Exercise instructions = Find all the lines in the entries below that hold the word "linecap" and copy them.

Dataset entries:
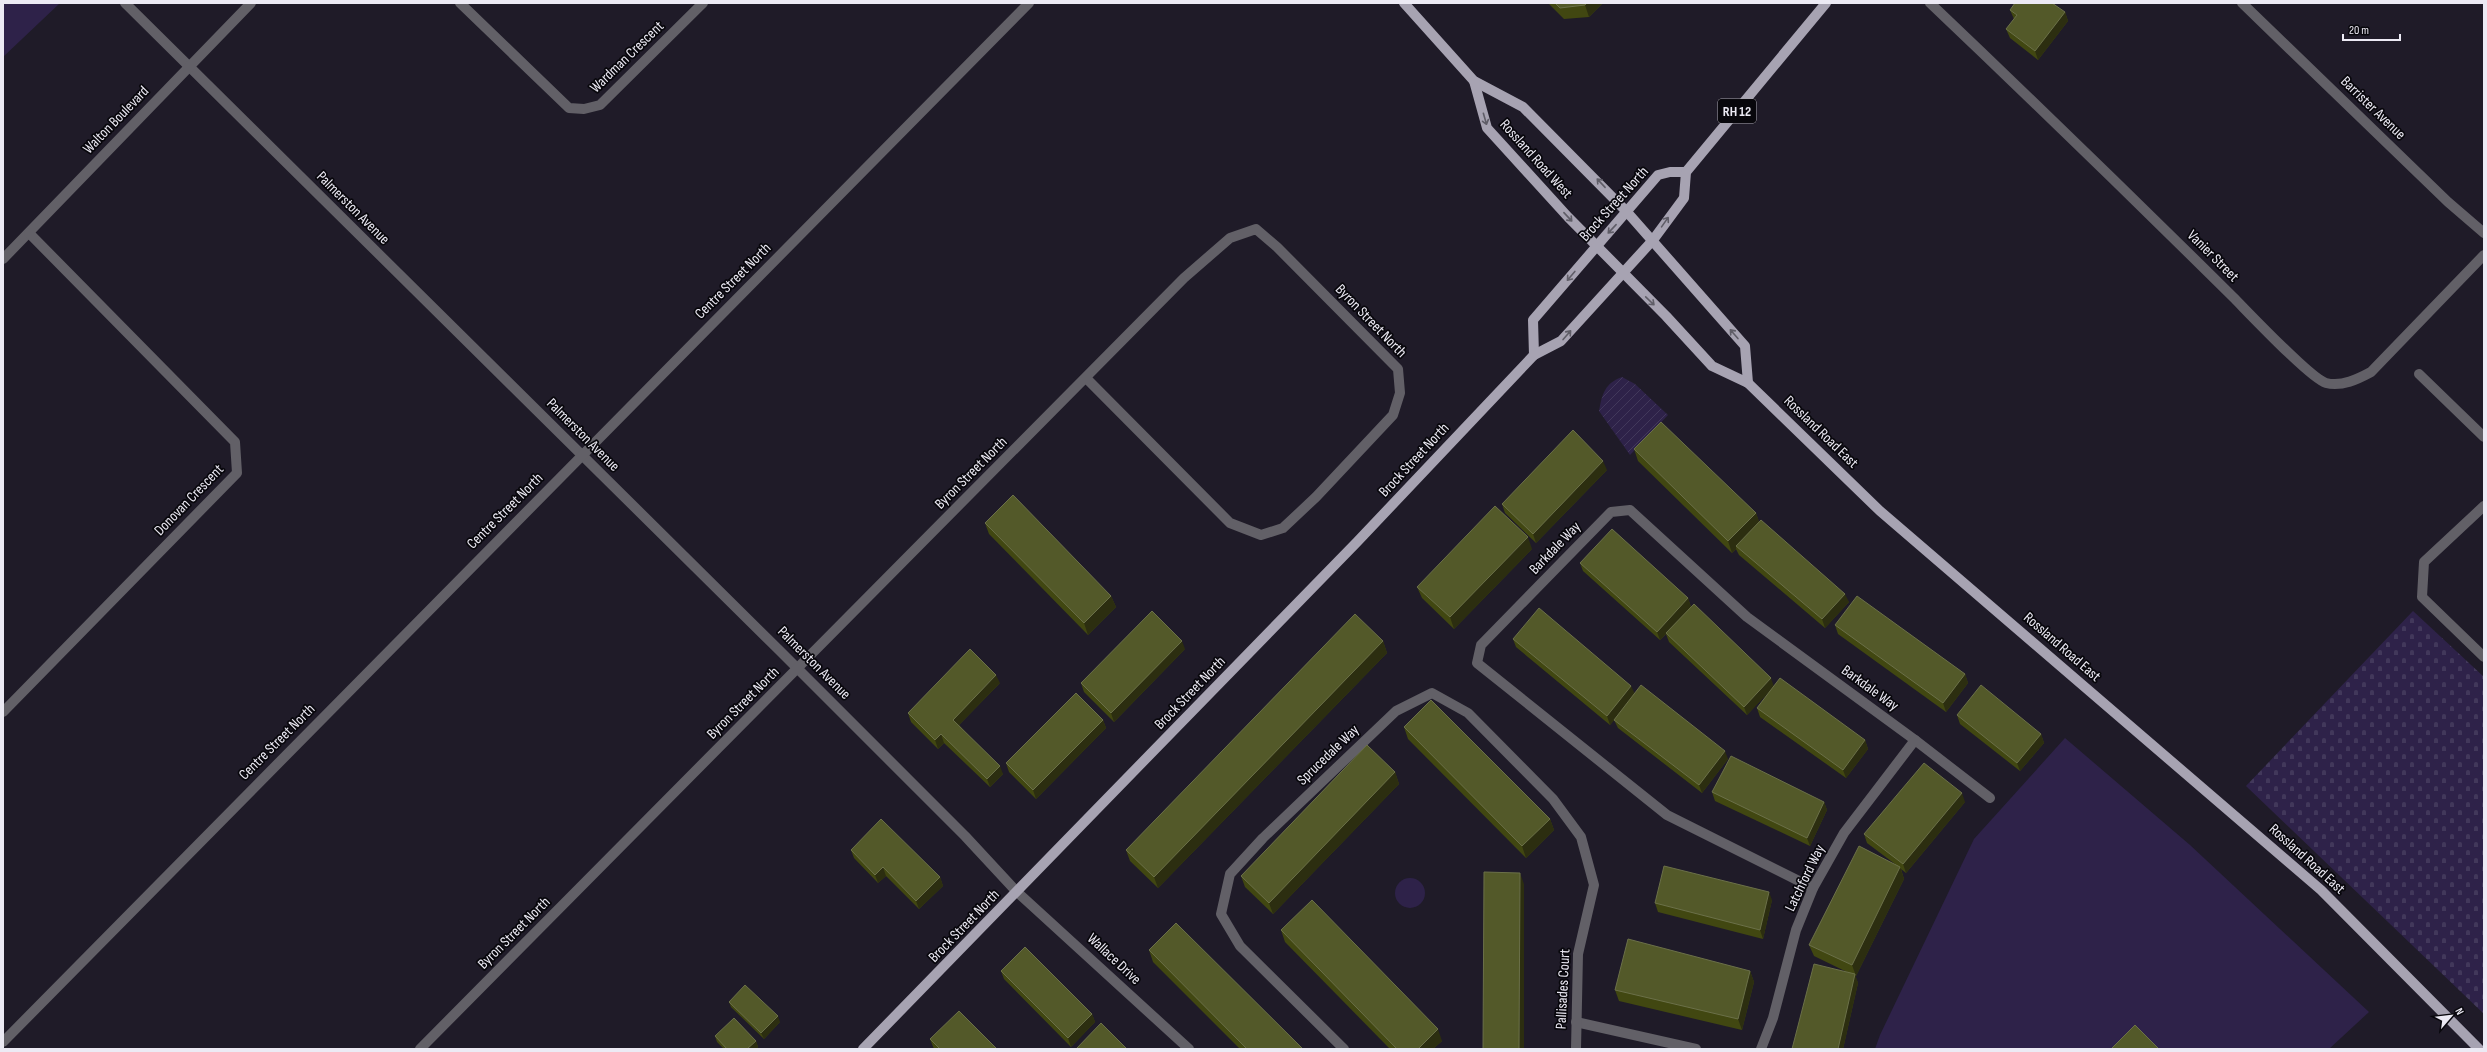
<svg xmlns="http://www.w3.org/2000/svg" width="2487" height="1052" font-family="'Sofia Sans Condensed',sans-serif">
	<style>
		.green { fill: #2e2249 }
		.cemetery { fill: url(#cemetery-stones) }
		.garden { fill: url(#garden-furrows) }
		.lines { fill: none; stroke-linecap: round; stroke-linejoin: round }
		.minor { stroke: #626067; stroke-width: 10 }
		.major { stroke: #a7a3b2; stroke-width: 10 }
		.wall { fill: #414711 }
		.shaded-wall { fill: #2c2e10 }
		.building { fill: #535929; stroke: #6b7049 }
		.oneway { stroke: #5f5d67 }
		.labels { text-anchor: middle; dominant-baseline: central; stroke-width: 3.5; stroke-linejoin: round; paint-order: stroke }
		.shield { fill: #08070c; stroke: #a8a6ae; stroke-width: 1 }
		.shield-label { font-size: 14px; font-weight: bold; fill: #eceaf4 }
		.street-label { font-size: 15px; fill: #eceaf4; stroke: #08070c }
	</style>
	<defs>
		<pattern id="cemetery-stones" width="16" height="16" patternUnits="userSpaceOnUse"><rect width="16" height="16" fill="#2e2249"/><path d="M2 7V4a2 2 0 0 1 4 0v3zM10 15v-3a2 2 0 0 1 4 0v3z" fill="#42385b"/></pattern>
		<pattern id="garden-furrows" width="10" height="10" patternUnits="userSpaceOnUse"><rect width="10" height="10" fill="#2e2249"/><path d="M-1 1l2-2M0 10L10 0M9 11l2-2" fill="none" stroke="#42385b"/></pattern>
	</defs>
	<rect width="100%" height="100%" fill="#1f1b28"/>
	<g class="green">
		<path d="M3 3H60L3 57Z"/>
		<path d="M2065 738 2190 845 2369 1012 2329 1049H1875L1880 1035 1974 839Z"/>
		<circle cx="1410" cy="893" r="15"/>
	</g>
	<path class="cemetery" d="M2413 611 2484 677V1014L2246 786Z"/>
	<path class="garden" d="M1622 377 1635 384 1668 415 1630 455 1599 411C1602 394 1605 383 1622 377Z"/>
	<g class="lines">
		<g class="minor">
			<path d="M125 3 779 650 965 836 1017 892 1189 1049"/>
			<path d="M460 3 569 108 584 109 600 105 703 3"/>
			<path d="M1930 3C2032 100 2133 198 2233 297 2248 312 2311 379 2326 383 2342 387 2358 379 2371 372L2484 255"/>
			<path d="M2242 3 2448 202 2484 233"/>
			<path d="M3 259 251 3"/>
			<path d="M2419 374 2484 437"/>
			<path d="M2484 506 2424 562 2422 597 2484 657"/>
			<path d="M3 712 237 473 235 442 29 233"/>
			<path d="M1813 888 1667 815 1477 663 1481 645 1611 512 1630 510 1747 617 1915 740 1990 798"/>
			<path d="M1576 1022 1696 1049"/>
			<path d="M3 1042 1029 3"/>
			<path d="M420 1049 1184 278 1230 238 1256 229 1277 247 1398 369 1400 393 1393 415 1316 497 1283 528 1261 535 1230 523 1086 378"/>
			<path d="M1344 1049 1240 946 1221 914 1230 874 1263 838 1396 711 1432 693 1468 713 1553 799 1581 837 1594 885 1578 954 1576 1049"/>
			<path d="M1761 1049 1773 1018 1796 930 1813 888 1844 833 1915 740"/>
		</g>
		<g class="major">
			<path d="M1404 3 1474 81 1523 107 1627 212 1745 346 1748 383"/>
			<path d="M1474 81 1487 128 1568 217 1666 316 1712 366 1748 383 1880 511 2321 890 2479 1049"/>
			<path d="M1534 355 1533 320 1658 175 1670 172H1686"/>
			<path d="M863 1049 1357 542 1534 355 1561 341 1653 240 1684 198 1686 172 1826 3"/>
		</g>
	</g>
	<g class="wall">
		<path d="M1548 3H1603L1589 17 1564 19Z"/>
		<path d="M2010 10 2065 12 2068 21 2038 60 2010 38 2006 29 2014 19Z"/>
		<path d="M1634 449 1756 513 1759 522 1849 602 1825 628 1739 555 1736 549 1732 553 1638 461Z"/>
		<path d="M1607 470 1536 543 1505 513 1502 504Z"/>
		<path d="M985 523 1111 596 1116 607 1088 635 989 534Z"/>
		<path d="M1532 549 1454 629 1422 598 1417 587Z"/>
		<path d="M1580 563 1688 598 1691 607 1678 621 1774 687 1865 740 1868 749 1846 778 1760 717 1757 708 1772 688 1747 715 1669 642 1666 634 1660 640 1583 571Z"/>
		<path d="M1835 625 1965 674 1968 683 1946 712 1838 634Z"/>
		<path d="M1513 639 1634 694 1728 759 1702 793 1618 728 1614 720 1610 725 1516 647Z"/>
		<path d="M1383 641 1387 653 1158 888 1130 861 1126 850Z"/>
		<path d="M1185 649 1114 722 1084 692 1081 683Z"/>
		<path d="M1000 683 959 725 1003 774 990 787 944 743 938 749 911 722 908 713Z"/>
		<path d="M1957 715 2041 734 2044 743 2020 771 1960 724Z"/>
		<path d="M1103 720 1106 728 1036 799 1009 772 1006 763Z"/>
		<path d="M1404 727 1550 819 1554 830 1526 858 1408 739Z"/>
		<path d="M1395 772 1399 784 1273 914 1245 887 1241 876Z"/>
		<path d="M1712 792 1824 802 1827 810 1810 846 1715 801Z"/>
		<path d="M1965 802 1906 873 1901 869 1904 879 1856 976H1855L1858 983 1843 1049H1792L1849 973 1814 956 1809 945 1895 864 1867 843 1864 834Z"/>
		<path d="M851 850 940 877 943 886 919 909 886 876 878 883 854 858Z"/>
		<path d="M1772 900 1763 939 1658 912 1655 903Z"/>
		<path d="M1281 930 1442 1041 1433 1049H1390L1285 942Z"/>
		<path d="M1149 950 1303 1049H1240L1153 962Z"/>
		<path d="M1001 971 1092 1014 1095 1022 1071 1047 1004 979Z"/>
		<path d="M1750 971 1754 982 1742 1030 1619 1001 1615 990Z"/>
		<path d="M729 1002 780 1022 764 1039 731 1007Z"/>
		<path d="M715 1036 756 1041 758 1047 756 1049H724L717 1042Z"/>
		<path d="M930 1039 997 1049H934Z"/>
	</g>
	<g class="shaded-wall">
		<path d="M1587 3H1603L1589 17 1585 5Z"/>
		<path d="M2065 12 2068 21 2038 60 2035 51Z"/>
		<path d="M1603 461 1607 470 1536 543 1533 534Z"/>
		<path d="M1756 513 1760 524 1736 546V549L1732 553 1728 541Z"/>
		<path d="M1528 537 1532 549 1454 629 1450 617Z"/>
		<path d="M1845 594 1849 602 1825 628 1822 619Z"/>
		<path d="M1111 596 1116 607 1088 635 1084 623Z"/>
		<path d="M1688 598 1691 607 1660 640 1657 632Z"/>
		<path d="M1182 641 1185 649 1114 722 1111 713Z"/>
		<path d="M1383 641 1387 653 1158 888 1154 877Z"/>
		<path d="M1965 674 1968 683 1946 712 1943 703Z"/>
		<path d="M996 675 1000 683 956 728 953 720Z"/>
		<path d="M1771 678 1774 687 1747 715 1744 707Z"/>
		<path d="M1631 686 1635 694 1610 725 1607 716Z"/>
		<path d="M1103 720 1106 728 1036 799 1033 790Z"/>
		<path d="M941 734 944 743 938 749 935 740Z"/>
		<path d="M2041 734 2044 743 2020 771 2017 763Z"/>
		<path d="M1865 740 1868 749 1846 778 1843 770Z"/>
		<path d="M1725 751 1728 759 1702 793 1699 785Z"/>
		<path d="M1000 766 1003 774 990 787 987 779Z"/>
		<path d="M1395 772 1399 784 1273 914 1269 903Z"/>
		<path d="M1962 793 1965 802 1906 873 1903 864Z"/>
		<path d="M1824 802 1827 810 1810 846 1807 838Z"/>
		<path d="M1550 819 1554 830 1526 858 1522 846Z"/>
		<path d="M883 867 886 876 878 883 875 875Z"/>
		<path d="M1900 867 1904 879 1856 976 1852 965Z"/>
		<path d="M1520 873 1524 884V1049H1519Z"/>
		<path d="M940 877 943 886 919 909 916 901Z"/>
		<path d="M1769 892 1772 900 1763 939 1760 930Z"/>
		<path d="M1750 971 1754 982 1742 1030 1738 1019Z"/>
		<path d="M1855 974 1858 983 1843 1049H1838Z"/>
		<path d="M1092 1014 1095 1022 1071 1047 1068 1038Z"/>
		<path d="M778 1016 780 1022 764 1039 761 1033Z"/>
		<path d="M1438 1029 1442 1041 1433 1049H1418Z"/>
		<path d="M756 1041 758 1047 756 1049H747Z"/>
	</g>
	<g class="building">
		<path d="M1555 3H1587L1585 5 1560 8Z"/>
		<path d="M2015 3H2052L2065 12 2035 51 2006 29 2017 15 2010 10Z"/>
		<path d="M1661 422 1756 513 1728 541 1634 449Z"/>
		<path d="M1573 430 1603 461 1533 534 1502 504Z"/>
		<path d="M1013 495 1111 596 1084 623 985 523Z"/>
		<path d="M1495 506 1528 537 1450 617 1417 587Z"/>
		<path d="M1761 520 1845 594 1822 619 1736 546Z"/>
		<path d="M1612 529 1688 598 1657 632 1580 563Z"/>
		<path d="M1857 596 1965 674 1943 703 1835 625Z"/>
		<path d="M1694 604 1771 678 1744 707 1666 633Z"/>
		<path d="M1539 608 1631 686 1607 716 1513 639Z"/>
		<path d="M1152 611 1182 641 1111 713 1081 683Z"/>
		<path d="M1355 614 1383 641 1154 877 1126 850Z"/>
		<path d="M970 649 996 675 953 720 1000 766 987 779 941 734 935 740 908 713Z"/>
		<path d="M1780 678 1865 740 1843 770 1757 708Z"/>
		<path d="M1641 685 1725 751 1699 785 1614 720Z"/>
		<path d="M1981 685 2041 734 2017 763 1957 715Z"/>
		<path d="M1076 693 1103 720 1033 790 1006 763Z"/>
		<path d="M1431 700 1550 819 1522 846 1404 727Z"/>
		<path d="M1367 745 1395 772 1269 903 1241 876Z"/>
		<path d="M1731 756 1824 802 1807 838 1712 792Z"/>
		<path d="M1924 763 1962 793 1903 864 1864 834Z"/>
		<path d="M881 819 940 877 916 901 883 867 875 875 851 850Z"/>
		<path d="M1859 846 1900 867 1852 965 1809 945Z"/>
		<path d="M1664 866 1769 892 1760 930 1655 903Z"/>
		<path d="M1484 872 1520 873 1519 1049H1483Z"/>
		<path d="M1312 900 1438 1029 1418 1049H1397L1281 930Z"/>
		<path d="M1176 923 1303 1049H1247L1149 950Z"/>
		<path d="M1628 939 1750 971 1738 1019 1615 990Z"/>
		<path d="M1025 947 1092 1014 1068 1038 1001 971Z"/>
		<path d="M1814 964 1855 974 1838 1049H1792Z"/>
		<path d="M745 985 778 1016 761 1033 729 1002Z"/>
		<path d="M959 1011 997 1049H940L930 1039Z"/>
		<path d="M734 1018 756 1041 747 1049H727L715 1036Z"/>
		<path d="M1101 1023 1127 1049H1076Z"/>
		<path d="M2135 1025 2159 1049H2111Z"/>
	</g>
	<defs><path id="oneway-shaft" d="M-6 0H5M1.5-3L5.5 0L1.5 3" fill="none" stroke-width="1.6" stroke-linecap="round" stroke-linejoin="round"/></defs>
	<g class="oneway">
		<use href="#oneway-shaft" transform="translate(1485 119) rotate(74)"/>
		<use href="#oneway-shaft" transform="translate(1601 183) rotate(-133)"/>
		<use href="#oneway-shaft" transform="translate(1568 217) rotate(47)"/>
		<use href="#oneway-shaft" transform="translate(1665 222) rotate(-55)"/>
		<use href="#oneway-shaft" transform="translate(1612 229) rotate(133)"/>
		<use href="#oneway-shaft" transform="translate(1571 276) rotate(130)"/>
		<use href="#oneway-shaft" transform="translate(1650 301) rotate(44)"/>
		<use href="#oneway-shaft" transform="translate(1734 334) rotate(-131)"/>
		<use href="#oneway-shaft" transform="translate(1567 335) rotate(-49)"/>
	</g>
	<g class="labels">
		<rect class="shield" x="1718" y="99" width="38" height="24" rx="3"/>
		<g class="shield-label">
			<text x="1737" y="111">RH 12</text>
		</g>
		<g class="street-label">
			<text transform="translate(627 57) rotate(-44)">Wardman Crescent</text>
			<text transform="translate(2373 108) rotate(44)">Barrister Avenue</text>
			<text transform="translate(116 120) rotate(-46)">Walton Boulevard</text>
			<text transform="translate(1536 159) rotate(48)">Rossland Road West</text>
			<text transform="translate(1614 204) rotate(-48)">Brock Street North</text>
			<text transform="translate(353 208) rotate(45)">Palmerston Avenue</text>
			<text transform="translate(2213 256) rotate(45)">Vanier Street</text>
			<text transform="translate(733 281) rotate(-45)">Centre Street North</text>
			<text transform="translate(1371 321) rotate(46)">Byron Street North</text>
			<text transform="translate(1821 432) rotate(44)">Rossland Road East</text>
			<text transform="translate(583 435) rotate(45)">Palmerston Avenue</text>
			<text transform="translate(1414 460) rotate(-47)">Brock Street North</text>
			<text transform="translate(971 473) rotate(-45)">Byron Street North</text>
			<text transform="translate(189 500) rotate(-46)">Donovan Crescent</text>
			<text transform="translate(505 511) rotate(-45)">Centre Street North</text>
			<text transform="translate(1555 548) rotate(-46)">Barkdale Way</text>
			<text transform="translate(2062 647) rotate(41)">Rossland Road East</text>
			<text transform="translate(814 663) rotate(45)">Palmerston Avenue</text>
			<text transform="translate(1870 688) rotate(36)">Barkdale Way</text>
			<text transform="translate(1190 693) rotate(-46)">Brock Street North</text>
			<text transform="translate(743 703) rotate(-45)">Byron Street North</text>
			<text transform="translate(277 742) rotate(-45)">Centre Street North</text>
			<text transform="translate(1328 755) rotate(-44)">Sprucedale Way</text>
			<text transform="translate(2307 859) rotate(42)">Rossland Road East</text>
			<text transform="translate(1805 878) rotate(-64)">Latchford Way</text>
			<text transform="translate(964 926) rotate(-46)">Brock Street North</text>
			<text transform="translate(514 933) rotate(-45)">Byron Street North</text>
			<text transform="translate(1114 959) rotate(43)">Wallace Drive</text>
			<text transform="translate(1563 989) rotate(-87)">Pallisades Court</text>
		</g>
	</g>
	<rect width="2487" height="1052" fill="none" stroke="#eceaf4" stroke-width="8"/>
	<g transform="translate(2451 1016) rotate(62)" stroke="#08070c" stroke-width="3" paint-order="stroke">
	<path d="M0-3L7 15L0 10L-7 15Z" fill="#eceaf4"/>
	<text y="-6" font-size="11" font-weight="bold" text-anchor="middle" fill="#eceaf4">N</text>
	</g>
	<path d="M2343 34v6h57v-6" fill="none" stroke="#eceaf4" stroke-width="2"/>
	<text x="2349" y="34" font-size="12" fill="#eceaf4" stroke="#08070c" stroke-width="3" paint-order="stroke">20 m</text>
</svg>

Response =
		.lines { fill: none; stroke-linecap: round; stroke-linejoin: round }
	<defs><path id="oneway-shaft" d="M-6 0H5M1.5-3L5.5 0L1.5 3" fill="none" stroke-width="1.6" stroke-linecap="round" stroke-linejoin="round"/></defs>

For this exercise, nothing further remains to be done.